-- Exercise --
Reproduce the lines running from the start of the items through the line that contains "Iglesia de Saint-Barthélemy", including both ends. Don't include the pictures in your answer.

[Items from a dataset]
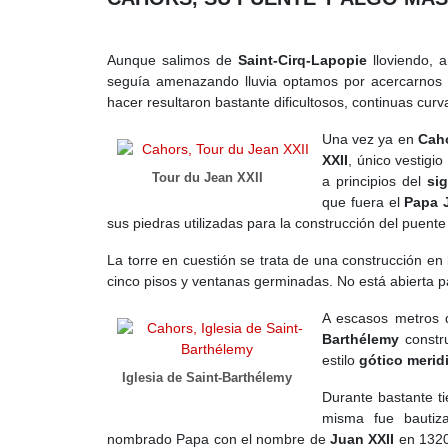
Aunque salimos de
Saint-Cirq-Lapopie
lloviendo, a
seguía amenazando lluvia optamos por acercarnos
hacer resultaron bastante dificultosos, continuas cur
Una vez ya en
Cah
XXII
, único vestigio
Tour du Jean XXII
a principios del
sig
que fuera el
Papa 
sus piedras utilizadas para la construcción del puent
La torre en cuestión se trata de una construcción en l
cinco pisos y ventanas germinadas. No está abierta pa
A escasos metros 
Barthélemy
constr
estilo
gótico merid
Iglesia de Saint-Barthélemy
Durante bastante 
misma fue bauti
nombrado Papa con el nombre de
Juan XXII
en 1320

-- Answer box --
Aunque salimos de
Saint-Cirq-Lapopie
lloviendo, a
seguía amenazando lluvia optamos por acercarnos
hacer resultaron bastante dificultosos, continuas cur
Una vez ya en
Cah
XXII
, único vestigio
Tour du Jean XXII
a principios del
sig
que fuera el
Papa 
sus piedras utilizadas para la construcción del puent
La torre en cuestión se trata de una construcción en l
cinco pisos y ventanas germinadas. No está abierta pa
A escasos metros 
Barthélemy
constr
estilo
gótico merid
Iglesia de Saint-Barthélemy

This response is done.